• [WHAT IS BEING ASKED]: Lay out the records from the first line up to and including the line with "genus: Sceloporus" as a Markdown table with two columns, Row and Line. Number each line in the Row column and leave out any blank lines.

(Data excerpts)
---

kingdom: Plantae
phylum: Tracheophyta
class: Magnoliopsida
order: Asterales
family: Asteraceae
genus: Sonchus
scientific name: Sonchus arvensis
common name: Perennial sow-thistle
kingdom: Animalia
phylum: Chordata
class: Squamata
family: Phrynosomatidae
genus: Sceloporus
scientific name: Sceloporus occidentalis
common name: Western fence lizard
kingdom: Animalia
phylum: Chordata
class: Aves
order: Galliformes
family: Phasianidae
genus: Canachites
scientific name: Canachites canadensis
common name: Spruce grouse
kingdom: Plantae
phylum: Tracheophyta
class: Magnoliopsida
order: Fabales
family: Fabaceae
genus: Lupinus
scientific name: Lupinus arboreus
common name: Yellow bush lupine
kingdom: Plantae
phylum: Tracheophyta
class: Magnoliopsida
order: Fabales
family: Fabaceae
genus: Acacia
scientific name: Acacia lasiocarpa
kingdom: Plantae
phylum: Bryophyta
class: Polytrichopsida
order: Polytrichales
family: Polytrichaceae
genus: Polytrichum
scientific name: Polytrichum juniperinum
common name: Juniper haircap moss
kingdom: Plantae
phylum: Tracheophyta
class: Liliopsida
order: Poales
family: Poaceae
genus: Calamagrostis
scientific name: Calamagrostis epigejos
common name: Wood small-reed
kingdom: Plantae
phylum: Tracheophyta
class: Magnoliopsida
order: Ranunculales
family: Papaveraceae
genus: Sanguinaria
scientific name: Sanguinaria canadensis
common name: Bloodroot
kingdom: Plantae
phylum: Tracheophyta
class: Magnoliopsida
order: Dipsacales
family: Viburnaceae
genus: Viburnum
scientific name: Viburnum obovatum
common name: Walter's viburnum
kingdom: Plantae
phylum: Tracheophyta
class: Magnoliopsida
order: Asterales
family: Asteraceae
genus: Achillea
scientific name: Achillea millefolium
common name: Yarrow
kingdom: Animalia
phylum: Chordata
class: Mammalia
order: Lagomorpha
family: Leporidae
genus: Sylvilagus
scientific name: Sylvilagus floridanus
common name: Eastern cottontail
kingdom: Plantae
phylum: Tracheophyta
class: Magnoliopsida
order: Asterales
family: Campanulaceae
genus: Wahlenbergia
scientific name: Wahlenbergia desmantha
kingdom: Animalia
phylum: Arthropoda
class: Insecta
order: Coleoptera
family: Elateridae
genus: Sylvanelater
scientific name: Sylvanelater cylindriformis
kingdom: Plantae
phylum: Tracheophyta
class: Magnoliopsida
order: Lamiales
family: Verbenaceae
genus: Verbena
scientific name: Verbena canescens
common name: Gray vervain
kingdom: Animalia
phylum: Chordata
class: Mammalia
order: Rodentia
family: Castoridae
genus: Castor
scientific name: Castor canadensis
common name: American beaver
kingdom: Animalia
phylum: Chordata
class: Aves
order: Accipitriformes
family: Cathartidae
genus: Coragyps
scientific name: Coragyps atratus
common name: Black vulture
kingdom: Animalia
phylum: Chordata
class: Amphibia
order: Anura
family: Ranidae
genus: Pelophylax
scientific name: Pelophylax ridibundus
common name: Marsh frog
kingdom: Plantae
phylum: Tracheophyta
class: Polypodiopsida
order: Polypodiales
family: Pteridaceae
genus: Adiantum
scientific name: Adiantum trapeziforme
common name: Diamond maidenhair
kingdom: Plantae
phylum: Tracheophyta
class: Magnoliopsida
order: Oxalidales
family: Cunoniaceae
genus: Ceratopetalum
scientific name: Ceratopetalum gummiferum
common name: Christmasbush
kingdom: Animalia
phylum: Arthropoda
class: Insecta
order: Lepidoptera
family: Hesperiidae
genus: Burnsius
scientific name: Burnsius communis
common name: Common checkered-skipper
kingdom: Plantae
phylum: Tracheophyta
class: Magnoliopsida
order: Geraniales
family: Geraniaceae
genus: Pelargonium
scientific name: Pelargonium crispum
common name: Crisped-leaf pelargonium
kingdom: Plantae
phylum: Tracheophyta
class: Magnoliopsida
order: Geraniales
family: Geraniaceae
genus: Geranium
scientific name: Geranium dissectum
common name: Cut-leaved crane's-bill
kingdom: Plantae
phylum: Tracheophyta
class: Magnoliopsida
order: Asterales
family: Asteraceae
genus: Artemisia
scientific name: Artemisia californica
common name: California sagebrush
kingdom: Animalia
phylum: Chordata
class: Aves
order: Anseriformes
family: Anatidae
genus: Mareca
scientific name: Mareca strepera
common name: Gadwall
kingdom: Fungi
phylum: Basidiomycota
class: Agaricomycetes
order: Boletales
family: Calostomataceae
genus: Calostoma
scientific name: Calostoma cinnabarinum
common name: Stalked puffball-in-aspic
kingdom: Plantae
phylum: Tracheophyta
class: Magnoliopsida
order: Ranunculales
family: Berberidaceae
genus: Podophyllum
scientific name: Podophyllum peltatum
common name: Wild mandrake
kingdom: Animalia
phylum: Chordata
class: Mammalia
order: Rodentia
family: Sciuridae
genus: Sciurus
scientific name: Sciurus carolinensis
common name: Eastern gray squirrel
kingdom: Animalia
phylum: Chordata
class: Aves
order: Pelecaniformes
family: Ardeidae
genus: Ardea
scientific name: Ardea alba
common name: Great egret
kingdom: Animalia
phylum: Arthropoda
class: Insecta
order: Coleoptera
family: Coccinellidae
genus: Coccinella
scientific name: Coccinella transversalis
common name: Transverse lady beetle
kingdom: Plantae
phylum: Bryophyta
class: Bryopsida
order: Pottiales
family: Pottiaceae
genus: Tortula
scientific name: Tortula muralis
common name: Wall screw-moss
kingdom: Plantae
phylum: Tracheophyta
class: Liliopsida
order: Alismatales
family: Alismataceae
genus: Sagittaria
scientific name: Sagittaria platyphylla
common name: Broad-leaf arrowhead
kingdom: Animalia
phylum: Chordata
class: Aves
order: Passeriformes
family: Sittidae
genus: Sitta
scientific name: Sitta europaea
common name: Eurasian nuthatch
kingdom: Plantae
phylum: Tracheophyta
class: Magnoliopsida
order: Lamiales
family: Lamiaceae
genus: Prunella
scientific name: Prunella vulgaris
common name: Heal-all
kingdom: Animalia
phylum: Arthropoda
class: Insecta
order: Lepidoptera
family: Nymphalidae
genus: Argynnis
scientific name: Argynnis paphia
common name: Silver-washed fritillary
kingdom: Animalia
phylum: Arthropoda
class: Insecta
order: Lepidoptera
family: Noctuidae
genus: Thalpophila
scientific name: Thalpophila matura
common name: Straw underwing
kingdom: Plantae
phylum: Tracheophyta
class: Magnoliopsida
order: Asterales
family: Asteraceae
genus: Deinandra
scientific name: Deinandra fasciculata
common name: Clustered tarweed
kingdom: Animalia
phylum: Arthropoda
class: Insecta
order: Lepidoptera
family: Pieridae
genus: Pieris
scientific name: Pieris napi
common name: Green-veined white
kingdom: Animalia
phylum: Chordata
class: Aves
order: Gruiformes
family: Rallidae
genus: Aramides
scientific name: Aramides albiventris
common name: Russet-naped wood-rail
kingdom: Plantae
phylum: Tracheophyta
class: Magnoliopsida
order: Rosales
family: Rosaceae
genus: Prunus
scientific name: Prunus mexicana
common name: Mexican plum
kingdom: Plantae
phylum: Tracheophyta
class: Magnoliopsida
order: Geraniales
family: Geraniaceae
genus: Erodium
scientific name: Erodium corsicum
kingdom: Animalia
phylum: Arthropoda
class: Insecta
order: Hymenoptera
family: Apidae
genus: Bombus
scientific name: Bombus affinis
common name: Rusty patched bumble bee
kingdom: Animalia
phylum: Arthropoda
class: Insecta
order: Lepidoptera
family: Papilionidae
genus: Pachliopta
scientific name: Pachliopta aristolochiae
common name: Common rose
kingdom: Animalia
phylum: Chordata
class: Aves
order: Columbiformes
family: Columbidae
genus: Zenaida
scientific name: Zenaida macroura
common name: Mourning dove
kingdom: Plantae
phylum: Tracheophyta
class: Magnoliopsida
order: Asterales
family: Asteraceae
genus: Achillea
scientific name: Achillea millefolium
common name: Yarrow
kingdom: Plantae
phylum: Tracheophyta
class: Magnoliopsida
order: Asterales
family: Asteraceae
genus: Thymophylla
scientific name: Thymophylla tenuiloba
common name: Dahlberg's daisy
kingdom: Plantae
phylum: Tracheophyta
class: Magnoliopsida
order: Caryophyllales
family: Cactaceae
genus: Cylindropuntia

---

• [ANSWER TO THIS PROBLEM]:
| Row | Line |
|---|---|
| 1 | kingdom: Plantae |
| 2 | phylum: Tracheophyta |
| 3 | class: Magnoliopsida |
| 4 | order: Asterales |
| 5 | family: Asteraceae |
| 6 | genus: Sonchus |
| 7 | scientific name: Sonchus arvensis |
| 8 | common name: Perennial sow-thistle |
| 9 | kingdom: Animalia |
| 10 | phylum: Chordata |
| 11 | class: Squamata |
| 12 | family: Phrynosomatidae |
| 13 | genus: Sceloporus |